Introduction: This study aimed to assess the within- and between-states inequality in hypertension management and cardiovascular disease (CVD) risk across sociodemographic groups in India and the correlation between states/UTs expenditure on health, hypertension management, and CVD risk.
Methods: This study utilized cross-sectional data from 2017/2018 Longitudinal Aging Study in India (LASI), with a total sample of 58,848 respondents aged ≥45 years. Hypertension management was assessed based on hypertension awareness, treatment, and control, while 10-year CVD risk was measured using the 2019 WHO CVD risk. We used multilevel logistic regression models to estimate the socioeconomic inequality in hypertension management and 10-year CVD risk, measured by the relative index of inequality (RII).

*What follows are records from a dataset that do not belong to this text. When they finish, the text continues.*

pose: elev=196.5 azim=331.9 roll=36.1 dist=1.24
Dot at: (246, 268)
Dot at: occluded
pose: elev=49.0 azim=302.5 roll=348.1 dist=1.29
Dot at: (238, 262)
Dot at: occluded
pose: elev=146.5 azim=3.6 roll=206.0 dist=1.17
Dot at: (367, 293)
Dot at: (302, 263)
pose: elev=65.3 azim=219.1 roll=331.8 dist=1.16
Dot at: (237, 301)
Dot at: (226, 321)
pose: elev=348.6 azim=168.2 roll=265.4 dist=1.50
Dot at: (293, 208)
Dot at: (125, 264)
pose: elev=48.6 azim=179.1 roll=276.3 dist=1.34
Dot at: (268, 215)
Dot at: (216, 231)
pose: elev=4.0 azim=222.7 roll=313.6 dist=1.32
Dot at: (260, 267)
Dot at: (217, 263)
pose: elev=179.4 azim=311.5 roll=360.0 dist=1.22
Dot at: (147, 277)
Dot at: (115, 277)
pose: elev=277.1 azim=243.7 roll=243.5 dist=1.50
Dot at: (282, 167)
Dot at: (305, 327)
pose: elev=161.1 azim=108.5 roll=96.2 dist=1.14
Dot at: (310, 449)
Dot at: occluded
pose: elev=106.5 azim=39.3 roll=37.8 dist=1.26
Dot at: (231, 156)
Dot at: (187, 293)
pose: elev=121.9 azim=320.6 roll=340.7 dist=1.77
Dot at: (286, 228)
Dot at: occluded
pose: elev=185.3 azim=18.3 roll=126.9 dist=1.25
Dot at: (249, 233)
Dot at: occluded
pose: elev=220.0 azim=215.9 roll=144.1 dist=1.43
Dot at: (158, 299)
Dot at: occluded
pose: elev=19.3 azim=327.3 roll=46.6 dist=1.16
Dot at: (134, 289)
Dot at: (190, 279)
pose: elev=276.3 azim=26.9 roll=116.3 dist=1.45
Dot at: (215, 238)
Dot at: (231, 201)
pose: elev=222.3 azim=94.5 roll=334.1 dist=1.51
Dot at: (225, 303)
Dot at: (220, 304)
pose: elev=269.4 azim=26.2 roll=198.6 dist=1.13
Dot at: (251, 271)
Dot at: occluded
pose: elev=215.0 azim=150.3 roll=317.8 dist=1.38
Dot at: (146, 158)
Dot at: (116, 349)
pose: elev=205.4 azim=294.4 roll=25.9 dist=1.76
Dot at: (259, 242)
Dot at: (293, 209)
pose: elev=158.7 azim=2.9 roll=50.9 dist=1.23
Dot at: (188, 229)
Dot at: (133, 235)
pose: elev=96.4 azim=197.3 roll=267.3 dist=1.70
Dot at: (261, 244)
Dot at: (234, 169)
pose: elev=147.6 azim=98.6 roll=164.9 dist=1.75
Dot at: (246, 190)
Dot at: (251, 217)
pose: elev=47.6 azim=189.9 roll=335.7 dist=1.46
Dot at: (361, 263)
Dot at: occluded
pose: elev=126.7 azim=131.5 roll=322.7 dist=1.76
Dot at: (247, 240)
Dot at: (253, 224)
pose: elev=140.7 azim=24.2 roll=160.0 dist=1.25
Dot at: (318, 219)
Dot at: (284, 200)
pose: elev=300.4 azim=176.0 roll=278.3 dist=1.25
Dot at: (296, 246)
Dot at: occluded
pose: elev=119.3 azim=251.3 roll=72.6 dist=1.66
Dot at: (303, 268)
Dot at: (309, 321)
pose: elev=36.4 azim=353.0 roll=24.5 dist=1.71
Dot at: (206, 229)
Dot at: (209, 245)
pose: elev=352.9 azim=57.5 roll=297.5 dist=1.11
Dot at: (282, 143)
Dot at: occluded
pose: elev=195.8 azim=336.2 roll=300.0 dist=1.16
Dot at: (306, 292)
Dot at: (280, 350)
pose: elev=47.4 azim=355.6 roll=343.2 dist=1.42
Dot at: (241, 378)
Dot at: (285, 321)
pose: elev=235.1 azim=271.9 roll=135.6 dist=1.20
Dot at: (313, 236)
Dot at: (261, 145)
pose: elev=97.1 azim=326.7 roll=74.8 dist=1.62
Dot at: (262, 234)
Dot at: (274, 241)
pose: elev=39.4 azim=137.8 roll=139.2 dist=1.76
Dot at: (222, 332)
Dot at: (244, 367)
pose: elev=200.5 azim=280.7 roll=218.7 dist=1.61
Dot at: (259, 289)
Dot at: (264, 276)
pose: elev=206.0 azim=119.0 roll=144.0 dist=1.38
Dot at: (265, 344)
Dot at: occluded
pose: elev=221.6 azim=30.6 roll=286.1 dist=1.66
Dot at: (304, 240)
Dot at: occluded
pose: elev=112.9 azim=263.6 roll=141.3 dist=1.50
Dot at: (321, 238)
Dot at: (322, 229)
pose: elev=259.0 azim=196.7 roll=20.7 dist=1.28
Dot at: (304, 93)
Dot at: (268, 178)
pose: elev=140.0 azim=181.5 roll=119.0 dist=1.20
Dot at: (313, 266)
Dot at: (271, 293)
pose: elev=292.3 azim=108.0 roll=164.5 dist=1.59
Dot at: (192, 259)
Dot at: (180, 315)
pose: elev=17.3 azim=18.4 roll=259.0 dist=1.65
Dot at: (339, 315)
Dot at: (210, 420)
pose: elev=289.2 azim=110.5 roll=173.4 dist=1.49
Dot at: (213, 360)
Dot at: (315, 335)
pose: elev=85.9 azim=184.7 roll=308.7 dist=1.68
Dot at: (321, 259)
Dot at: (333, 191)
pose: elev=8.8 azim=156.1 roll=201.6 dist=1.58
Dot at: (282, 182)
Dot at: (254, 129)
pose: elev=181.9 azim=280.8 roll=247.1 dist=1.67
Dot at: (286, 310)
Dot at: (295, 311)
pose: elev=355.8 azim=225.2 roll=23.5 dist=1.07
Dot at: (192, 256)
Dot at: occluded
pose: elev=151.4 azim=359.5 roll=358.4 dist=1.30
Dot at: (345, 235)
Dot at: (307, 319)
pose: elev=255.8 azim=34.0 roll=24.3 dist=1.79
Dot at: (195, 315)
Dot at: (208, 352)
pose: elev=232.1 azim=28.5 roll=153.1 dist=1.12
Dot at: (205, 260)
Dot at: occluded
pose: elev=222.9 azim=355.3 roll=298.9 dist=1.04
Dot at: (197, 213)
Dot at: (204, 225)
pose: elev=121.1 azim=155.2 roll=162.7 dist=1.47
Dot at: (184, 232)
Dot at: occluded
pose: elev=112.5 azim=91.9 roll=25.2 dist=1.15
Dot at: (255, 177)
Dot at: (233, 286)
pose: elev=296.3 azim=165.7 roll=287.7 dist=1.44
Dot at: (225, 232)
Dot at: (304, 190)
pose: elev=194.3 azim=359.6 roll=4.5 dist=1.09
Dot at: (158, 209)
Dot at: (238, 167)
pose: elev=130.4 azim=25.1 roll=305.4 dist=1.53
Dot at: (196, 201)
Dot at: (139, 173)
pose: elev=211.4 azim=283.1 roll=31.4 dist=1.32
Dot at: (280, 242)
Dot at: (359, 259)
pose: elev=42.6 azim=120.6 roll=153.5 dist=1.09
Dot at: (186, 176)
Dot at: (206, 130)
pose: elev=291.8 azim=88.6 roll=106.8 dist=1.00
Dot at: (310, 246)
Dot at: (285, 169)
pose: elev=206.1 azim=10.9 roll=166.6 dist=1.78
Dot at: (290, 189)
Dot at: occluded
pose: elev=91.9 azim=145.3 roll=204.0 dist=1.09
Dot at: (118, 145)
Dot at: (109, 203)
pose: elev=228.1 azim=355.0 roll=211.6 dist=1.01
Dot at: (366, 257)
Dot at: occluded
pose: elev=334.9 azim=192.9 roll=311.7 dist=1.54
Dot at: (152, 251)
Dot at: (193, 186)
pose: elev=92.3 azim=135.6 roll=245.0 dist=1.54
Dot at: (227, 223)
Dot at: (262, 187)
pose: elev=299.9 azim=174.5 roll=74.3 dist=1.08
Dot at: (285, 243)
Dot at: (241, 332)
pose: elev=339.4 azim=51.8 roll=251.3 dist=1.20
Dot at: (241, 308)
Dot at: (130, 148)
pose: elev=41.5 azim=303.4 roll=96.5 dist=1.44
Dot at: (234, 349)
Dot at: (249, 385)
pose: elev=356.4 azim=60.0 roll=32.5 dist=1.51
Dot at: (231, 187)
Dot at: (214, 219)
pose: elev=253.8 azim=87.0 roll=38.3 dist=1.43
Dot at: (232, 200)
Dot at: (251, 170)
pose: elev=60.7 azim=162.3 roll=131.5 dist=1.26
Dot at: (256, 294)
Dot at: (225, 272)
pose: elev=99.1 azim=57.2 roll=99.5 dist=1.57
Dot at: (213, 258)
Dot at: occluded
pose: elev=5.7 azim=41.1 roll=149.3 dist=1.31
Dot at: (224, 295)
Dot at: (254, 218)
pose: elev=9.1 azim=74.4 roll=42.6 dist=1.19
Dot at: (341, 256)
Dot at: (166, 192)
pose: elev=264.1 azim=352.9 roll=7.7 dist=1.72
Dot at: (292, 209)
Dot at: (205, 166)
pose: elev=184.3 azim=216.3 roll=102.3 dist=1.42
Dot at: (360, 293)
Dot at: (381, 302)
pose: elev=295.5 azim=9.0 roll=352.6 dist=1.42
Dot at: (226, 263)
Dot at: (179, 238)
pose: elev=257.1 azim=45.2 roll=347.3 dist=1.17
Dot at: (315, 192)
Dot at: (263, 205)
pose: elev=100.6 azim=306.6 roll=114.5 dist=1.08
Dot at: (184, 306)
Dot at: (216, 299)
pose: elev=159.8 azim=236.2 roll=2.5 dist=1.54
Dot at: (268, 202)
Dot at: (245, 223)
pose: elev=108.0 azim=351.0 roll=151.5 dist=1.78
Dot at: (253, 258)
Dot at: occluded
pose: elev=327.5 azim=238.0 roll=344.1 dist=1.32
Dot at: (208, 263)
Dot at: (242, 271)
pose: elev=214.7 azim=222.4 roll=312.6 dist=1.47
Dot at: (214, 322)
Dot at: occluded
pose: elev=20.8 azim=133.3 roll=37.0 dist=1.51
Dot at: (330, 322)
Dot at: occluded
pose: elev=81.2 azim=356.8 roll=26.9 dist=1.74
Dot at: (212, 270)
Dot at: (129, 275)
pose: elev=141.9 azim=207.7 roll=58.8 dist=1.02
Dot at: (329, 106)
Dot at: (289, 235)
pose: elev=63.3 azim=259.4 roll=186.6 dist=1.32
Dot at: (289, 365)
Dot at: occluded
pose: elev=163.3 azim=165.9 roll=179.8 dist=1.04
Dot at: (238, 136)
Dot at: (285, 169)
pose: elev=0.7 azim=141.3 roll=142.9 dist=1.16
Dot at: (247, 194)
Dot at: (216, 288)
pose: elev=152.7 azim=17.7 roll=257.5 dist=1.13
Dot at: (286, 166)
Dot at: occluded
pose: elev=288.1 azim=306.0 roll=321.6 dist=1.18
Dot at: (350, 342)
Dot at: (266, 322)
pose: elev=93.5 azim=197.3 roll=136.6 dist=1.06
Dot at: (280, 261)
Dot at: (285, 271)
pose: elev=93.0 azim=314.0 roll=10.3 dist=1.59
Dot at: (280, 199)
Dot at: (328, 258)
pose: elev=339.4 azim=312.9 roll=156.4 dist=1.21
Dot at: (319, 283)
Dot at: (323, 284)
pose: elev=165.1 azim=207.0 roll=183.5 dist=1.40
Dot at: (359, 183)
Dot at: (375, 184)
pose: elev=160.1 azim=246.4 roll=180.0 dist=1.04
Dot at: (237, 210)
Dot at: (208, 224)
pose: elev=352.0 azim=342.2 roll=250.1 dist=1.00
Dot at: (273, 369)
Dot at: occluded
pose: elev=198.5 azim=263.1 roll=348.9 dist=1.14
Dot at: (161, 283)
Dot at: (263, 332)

Results: Rural areas had a substantially poorer coverage of hypertension awareness, treatment, and control compared with urban areas. Richest socioeconomic groups were more likely to be aware of their hypertensive status (RII 1.28, 95% CI: 1.16-1.42), receive antihypertensive treatment (RII 1.47, 95% CI: 1.28-1.69), have their blood pressure controlled (RII 1.60, 95% CI: 1.34-1.90), and have 10-year CVD risk <10% (1.06, 95% CI: 1.01-1.12) compared to the poorest. The variance partition coefficient ranged from 1.5% for 10-year CVD risk to 9.9% for hypertension control. There was no significant correlation between socioeconomic inequality in hypertension management, 10-year CVD risk, and the per capita public health expenditure of states/UTs.
Conclusion: Differences in state-level health system capacity may disproportionately affect socioeconomically disadvantaged populations, underscoring the need for more equitable hypertension management and cardiovascular health strategies across India.